# TASK OBJECTIVE:
Please return every line in the following data that includes the string "SANTOS".

# DATASET CONTENT:
━━━━

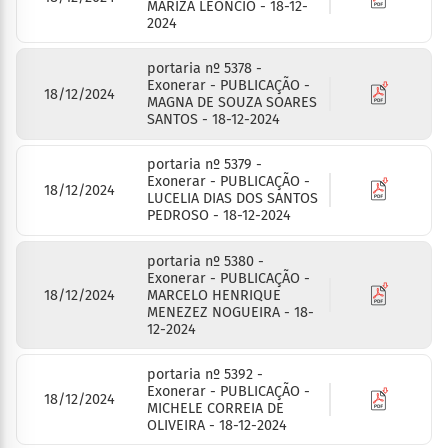
MARIZA LEONCIO - 18-12-
2024
portaria nº 5378 -
Exonerar - PUBLICAÇÃO -
18/12/2024
MAGNA DE SOUZA SOARES
SANTOS - 18-12-2024
portaria nº 5379 -
Exonerar - PUBLICAÇÃO -
18/12/2024
LUCELIA DIAS DOS SANTOS
PEDROSO - 18-12-2024
portaria nº 5380 -
Exonerar - PUBLICAÇÃO -
18/12/2024
MARCELO HENRIQUE
MENEZEZ NOGUEIRA - 18-
12-2024
portaria nº 5392 -
Exonerar - PUBLICAÇÃO -
18/12/2024
MICHELE CORREIA DE
OLIVEIRA - 18-12-2024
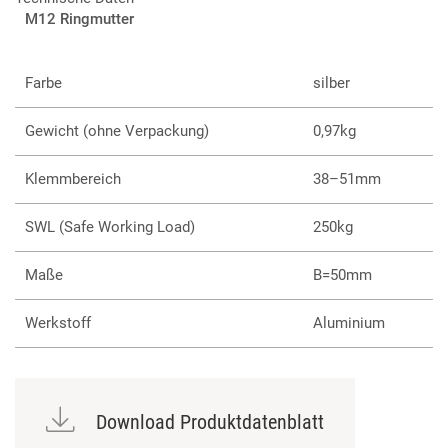
M12 Ringmutter
Farbe
silber
Gewicht (ohne Verpackung)
0,97kg
Klemmbereich
38–51mm
SWL (Safe Working Load)
250kg
Maße
B=50mm
Werkstoff
Aluminium
Download Produktdatenblatt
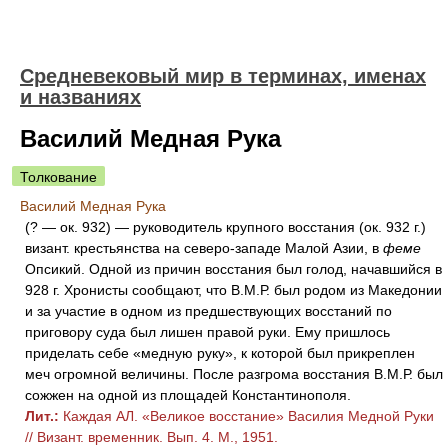
Средневековый мир в терминах, именах
и названиях
Василий Медная Рука
Толкование
Василий Медная Рука
(? — ок. 932) — руководитель крупного восстания (ок. 932 г.)
визант. крестьянства на северо-западе Малой Азии, в
феме
Опсикий. Одной из причин восстания был голод, начавшийся в
928 г. Хронисты сообщают, что В.М.Р. был родом из Македонии
и за участие в одном из предшествующих восстаний по
приговору суда был лишен правой руки. Ему пришлось
приделать себе «медную руку», к которой был прикреплен
меч огромной величины. После разгрома восстания В.М.Р. был
сожжен на одной из площадей Константинополя.
Лит.:
Каждая АЛ. «Великое восстание» Василия Медной Руки
// Визант. временник. Вып. 4. М., 1951.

━━━━

# SOLUTION:
SANTOS - 18-12-2024
LUCELIA DIAS DOS SANTOS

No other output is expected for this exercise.